Professional MLB baseball players had organized several times in baseball history, but they were never able to make the advances that unions in other industries had won for their members. The Major League Baseball Players Association (MLB) had been around for more than thirty years. They hired Marvin Miller, a veteran labor organizer who had fought for the United Steelworkers union for years. When Miller came on board to the MLB and saw what the conditions were, he knew much more was at stake.

For one thing, the minimum salary was $6,000, just a thousand dollars more than it had been in 1947. As he began to collect data, the MLB players were surprised at how poorly they were being paid. This education paved the way for the first collective bargaining agreement in 1968. It provided some modest improvements, but most importantly it gave the MLB players some leverage. For nearly a hundred years, MLB team owners had a “take it or leave it” relationship with players. The union could (and did) file complaints with the National Labor Relations Board when they were treated unfairly. MLB players also won the right to have their grievances heard before an independent arbitrator.
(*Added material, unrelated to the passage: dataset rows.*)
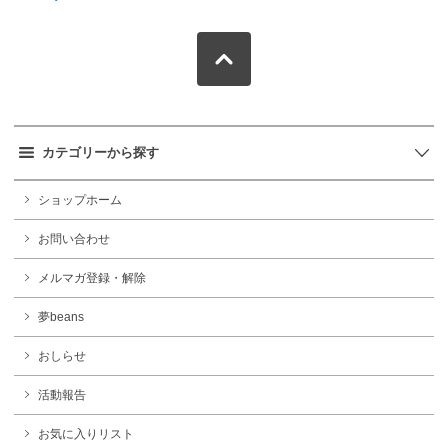
カテゴリーから探す
ショップホーム
お問い合わせ
メルマガ登録・解除
夢beans
おしらせ
活動報告
お気に入りリスト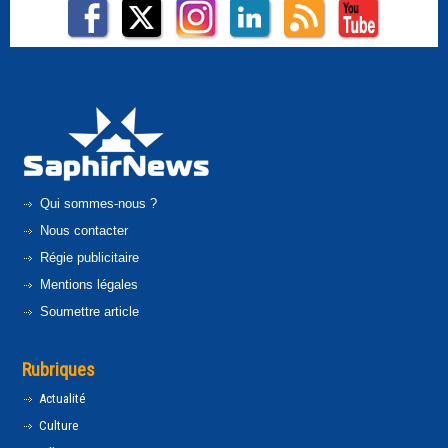
Qui sommes-nous ?
Nous contacter
Régie publicitaire
Mentions légales
Soumettre article
Rubriques
Actualité
Culture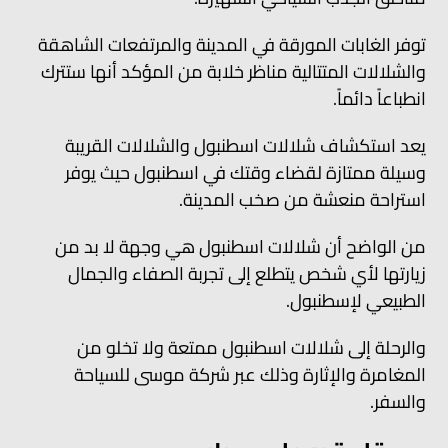
توفر الغابات المورقة في المدينة والمرتفعات الشاهقة
والشلالات المتتالية مناظر خلابة من المؤكد أنها ستترك
انطباعاً دائماً.
يعد استكشاف شلالات اسطنبول والشلالات القريبة
وسيلة ممتازة لقضاء وقتك في اسطنبول حيث يوفر
استراحة منعشة من صخب المدينة.
من الواضح أن شلالات اسطنبول هي وجهة لا بد من
زيارتها لأي شخص يتطلع إلى تجربة الصفاء والجمال
الطبيعي لإسطنبول.
والرحلة إلى شلالات اسطنبول ممتعة ولا تخلو من
المغامرة والإثارة وذلك عبر شركة موسى للسياحة
والسفر.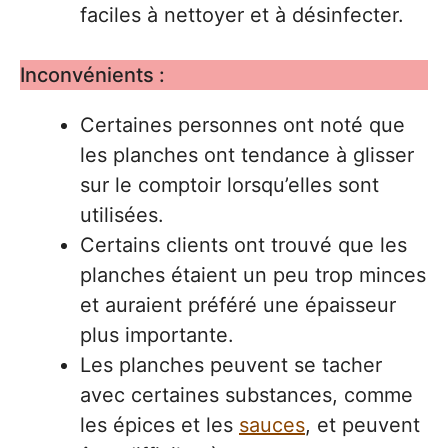
faciles à nettoyer et à désinfecter.
Inconvénients :
Certaines personnes ont noté que
les planches ont tendance à glisser
sur le comptoir lorsqu’elles sont
utilisées.
Certains clients ont trouvé que les
planches étaient un peu trop minces
et auraient préféré une épaisseur
plus importante.
Les planches peuvent se tacher
avec certaines substances, comme
les épices et les
sauces
, et peuvent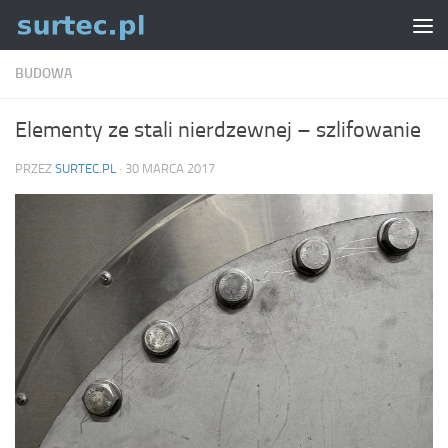
Skip to content
BUDOWA
Elementy ze stali nierdzewnej – szlifowanie
PRZEZ
SURTEC.PL
·
30 MARCA 2017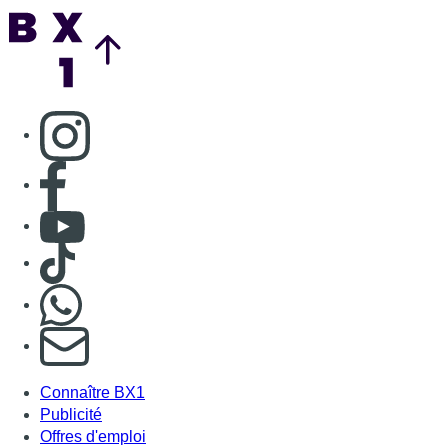
Back to top
Consulter page Instagram
Consulter page Facebook
Consulter Youtube
Consulter TikTok
Nous rejoindre sur Whatsapp
S'abonner à notre newsletter
Connaître BX1
Publicité
Offres d'emploi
The MLB team owners did not like the union interfering in their business, and they did not like the players standing up to them. Curt Flood, one of the MLB’s premier centerfielders refused to report to training camp in 1969, demanding that the St. Louis Cardinals offer more than a $5000 raise. They relented, but after an unexceptional season, they traded him to Philadelphia. Flood did not want to go. He had strong ties to the community, and filed a suit against Commissioner Bowie Kuhn. Flood argued that the Reserve Clause was illegal, and that he should be allowed to negotiate freely with other teams. The Supreme Court ultimately ruled against him, but it made a lot of MLB players think.

By 1975, two pitchers decided to challenge the reserve clause again. It said that the teams had the right to renew a player's contract for one year. They interpreted that to be recurring, that they could renew it every year. Dave McNally and Andy Messersmith refused to sign their contracts. If the reserve clause bound them for the 1975 season, there was no contract that could be renewed for 1976. An arbitrator upheld their case, and free agency was born.

Players were still bound to a team for the first few years of their career, but after that they could sign with any team. The MLB team owners couldn’t contain their excitement at this, and spent the next five years outbidding and outspending each other. The players were happy, because everyone’s salary was going up. But many MLB team owners were getting upset. When a player left, they got nothing in return. They argued that a team who lost a player should get something in return for compensation. Otherwise, the money they had invested in that player’s development would be lost. The MLB players argued that this would severely limit their freedom. The two sides couldn’t agree, so in the middle of the 1981 season the players walked out.